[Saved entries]
------------------------------

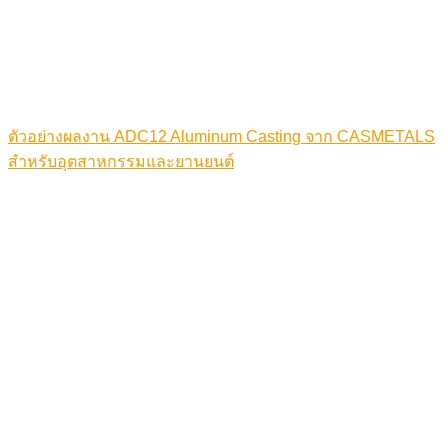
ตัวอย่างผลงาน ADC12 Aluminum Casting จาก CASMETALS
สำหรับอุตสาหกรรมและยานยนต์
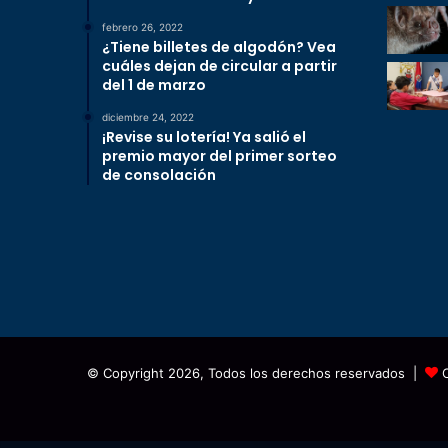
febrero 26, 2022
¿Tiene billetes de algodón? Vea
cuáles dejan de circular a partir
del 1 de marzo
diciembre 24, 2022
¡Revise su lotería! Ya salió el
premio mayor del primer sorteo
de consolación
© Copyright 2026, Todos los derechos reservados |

------------------------------

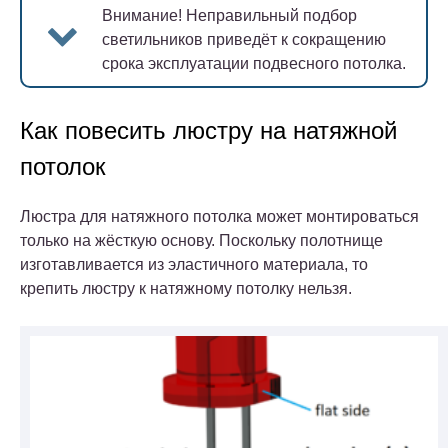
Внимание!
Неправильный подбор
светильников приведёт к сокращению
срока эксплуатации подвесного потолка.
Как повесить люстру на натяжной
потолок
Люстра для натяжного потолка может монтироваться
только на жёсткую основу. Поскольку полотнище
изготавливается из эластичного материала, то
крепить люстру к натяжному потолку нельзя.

------------------------------

[Task requirements] Could you write out, word for word, the stretch of the rows from the line containing "ตัวอย่างผลงาน ADC12 Aluminum" through the line containing "สำหรับอุตสาหกรรมและยานยนต์"?

[Result for this task]
ตัวอย่างผลงาน ADC12 Aluminum Casting จาก CASMETALS
สำหรับอุตสาหกรรมและยานยนต์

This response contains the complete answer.